A pesar de las cataratas; de la artrosis; a pesar de la congestión pulmonar y de la insuficiencia cardíaca -terminal- que apenas la dejaban moverse sin cansarse; a pesar del Parkinson que no le permitía siquiera comer por sí misma. A pesar de estar encamada y de ser absolutamente dependiente para sus necesidades más básicas. A pesar de estar sola en la vida, pues había sobrevivido hasta a sus hijos. A pesar del dolor y del aburrimiento; de la incomodidad y de la angustia, la señora Juanita era feliz. Y no sólo feliz, sino «muy» feliz. No una felicidad intelectual, una felicidad pensada racionalmente, como conclusión balanceada entre lo logrado y lo no logrado; sino una felicidad con sonrisa incluida… La de la señora Juanita era una felicidad de verdad.
– Hello, bye-bye…
– ¿Le cuento lo que dice la canción?
– Yo también… me alegro… Doctor…
El día transcurrió rápido, como transcurren inevitablemente los días en cualquier Hospital. Y la tarde fue lentamente adueñándose de todo con sus tintes añiles y violetas. El sol comenzó a despedirse de los árboles, los muros y acequias. Los chincoles cedieron su tribuna a los grillos. Las garzas comenzaron a dirigirse a sus hogares en las copas de los plataneros. Nuevamente, al pasar de un servicio a otro, me pareció que nada turbaría la paz de la tarde.
No se puede respirar en las condiciones en que estaba la señora Juanita. Y si no salía adelante con los diuréticos no había nada más que hacer. Lo habíamos conversado los dos antes, y ella estaba de acuerdo: Nada de medidas extraordinarias. Nada de resucitación ni de traslados urgentes. Nada de nada.
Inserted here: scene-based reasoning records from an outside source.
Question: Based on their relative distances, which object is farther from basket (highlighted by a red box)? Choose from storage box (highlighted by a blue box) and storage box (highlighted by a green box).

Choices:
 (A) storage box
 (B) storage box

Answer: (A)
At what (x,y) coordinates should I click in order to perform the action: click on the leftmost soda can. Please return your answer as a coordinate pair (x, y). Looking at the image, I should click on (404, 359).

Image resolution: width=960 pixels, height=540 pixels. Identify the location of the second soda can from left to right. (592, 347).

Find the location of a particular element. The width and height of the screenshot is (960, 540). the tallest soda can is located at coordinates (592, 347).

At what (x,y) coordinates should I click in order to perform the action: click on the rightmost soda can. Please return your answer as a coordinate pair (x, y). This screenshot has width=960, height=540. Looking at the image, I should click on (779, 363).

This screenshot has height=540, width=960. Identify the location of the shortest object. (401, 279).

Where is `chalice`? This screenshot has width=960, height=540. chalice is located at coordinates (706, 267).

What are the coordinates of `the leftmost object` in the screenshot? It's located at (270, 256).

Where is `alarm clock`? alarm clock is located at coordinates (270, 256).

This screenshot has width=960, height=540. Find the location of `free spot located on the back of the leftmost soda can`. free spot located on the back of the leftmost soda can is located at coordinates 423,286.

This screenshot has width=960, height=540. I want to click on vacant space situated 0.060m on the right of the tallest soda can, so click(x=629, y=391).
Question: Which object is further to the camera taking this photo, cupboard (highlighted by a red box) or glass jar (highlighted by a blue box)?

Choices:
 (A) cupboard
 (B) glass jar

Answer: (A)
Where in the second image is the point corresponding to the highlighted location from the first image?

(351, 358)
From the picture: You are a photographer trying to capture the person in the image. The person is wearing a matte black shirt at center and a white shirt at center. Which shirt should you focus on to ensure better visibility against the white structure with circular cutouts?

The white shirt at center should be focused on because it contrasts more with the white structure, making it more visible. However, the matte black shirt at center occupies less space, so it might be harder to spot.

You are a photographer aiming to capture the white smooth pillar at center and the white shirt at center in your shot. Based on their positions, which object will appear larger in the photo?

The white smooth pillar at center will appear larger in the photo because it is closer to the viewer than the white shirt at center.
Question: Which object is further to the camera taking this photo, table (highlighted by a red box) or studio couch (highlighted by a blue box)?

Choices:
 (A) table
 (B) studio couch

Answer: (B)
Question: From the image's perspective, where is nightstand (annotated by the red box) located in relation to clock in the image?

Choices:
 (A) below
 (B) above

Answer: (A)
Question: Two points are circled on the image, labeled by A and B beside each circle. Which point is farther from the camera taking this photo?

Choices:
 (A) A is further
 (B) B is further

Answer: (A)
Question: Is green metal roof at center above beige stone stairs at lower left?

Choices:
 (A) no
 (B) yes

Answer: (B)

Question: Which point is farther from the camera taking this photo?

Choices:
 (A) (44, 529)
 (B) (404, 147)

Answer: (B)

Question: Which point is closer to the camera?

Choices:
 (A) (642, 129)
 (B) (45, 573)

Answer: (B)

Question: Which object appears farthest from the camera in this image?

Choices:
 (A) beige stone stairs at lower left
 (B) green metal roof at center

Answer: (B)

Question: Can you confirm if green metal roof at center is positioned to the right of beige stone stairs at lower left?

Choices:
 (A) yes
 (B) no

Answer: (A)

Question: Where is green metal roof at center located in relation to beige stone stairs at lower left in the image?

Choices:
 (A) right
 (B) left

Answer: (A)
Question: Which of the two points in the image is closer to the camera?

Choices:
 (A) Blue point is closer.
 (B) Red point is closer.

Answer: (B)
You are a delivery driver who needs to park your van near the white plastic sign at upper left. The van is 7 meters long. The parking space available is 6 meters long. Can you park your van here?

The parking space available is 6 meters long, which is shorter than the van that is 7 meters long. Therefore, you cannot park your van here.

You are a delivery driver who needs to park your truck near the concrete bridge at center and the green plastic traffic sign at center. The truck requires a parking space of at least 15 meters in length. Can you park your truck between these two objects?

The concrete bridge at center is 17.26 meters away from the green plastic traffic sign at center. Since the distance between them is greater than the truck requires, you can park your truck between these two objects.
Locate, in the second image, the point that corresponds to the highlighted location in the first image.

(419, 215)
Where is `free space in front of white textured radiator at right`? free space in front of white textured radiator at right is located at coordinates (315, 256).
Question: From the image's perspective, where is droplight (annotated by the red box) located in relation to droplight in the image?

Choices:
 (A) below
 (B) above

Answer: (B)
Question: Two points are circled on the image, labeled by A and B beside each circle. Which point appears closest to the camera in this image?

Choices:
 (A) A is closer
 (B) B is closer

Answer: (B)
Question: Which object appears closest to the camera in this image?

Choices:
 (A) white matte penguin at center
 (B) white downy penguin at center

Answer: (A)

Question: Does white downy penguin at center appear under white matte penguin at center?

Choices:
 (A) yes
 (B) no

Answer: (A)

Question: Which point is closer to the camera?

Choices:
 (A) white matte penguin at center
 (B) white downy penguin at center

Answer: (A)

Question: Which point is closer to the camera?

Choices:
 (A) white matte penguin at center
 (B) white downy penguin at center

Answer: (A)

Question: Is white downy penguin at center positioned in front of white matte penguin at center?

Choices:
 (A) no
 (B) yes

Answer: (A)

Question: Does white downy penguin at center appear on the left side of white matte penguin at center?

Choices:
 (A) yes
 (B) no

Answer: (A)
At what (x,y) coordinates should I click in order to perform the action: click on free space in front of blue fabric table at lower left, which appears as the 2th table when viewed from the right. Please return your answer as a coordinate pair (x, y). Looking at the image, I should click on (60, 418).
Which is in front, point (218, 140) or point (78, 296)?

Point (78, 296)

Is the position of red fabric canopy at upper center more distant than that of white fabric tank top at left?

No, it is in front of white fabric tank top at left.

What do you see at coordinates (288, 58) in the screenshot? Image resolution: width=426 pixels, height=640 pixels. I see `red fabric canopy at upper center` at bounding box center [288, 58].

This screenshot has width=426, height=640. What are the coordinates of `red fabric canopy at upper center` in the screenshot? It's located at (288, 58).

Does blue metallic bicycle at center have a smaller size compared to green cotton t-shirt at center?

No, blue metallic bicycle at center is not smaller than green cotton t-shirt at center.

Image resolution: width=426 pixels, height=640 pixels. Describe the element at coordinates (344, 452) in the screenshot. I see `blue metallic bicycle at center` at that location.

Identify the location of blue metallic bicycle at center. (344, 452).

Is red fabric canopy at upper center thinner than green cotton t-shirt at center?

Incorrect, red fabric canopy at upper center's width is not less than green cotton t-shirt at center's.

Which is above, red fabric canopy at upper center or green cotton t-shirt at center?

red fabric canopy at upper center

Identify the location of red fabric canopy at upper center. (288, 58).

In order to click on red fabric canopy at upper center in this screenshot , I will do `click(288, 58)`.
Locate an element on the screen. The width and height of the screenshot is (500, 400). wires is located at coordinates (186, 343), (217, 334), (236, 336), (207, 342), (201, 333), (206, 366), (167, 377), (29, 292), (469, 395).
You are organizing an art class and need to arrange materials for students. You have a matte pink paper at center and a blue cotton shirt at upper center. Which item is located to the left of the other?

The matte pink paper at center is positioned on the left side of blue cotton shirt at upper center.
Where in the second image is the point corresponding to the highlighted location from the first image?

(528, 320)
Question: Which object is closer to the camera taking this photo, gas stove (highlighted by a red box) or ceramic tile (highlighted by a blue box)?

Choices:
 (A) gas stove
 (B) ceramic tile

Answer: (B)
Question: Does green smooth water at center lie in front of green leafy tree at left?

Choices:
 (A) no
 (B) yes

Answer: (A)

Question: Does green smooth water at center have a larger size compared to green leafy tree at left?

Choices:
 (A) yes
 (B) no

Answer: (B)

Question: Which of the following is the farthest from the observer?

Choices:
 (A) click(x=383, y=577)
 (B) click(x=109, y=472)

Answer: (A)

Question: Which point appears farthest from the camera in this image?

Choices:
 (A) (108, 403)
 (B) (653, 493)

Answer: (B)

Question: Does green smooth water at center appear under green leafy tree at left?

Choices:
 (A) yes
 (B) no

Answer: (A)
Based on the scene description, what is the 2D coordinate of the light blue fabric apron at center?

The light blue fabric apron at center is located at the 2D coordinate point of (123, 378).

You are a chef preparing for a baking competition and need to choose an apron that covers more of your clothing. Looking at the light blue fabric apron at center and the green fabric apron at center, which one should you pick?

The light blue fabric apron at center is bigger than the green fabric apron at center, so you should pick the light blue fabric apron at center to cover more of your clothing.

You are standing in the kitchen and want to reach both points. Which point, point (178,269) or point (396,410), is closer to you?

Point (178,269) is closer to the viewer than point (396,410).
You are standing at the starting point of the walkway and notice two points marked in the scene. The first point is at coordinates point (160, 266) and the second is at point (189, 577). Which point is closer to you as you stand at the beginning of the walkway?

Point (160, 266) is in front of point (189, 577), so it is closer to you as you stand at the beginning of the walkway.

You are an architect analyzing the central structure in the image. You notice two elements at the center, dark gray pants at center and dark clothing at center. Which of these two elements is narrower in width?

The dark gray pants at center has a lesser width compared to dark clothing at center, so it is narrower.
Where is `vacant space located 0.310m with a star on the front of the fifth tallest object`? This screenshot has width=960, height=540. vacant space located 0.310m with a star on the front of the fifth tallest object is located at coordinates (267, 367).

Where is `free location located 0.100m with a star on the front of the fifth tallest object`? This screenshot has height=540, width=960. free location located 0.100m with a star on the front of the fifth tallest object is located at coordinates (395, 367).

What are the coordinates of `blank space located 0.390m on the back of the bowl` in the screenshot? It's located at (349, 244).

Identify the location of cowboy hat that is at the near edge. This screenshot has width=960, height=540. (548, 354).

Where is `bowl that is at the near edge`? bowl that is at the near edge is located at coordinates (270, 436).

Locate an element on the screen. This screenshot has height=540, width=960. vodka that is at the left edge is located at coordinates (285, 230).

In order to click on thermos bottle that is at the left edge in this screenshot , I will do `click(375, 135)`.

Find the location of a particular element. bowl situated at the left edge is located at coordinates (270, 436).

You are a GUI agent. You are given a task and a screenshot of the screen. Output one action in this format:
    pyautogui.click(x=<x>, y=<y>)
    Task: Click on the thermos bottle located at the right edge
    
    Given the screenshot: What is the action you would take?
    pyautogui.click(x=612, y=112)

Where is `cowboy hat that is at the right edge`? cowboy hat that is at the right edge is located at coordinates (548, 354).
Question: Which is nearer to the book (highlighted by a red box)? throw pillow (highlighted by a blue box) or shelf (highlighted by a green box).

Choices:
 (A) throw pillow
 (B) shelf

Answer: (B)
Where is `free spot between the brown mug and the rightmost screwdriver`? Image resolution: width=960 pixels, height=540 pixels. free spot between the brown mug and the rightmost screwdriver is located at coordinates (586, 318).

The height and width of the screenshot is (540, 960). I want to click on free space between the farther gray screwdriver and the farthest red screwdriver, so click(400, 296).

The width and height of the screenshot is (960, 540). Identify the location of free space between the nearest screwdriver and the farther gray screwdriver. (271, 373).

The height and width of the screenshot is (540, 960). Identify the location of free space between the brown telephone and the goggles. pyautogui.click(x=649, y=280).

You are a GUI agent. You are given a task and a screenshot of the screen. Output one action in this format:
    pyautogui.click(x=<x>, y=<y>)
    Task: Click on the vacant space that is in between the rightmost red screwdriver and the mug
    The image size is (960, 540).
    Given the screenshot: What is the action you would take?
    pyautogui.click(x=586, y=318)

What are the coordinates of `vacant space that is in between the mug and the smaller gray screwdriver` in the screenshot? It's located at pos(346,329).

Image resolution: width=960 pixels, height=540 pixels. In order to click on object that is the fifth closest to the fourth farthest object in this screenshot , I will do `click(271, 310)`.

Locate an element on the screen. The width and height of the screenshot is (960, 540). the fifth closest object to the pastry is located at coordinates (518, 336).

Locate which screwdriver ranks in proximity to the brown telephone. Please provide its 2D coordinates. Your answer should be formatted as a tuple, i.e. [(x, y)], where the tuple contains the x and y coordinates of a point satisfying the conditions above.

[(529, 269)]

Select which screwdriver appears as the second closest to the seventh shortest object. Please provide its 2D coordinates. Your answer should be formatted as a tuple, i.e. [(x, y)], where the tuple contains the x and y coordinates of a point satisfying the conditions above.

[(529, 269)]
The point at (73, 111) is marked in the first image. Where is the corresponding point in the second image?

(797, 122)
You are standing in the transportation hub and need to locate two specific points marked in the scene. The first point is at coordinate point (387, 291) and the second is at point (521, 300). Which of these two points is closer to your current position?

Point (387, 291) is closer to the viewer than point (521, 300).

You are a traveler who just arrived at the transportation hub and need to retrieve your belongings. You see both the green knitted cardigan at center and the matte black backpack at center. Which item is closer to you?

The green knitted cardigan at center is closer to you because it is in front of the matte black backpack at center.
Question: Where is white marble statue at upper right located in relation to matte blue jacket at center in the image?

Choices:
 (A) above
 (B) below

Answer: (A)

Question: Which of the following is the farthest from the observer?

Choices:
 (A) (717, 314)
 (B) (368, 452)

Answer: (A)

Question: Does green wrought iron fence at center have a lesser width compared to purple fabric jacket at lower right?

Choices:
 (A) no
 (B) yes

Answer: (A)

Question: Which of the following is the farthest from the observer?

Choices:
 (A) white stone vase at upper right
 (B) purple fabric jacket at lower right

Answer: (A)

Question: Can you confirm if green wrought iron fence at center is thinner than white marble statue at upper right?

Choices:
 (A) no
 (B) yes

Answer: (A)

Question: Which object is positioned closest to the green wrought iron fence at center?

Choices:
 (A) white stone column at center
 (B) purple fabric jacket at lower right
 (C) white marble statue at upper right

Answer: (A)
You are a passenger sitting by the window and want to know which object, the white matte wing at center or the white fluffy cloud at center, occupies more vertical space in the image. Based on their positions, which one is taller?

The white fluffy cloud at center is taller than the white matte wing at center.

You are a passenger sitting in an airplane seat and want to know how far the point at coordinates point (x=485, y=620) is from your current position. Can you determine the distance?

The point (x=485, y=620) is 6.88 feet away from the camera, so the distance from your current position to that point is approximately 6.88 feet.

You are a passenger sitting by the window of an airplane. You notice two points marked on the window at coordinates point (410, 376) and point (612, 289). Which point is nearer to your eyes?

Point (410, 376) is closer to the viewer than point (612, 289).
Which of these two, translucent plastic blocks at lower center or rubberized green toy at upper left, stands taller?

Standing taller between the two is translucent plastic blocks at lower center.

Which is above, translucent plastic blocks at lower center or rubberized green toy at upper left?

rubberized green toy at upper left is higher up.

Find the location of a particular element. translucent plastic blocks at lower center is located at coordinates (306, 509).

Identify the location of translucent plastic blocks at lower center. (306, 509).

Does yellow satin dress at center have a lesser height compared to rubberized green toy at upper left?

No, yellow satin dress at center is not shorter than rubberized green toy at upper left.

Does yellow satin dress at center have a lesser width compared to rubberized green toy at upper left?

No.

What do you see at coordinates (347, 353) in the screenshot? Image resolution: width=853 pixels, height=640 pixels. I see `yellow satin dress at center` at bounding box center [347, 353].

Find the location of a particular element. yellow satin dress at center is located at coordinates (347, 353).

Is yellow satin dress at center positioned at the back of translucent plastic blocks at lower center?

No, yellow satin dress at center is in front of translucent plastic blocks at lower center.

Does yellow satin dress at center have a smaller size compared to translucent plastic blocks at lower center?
Recé en mi interior por la señora Juanita y, mientras pasaban las ampollas de diurético desde los jóvenes envases de vidrio a sus gastados envases venosos, reviví la conversación que habíamos tenido ese mismo día en la visita que le hice después de almuerzo.
«¿Es feliz usted, Juanita?…»… «Hello, bye-bye»… «Valparaíso…»… «I saw the harbour lights»… «Treinta y tres años separados…»
– Treinta y tres años no más pues, Juanita. Le voy a apagar la radio…
Me aprieta más la mano.
Una lágrima hace atisbo de asomar en mis ojos nublados, y la dejo correr.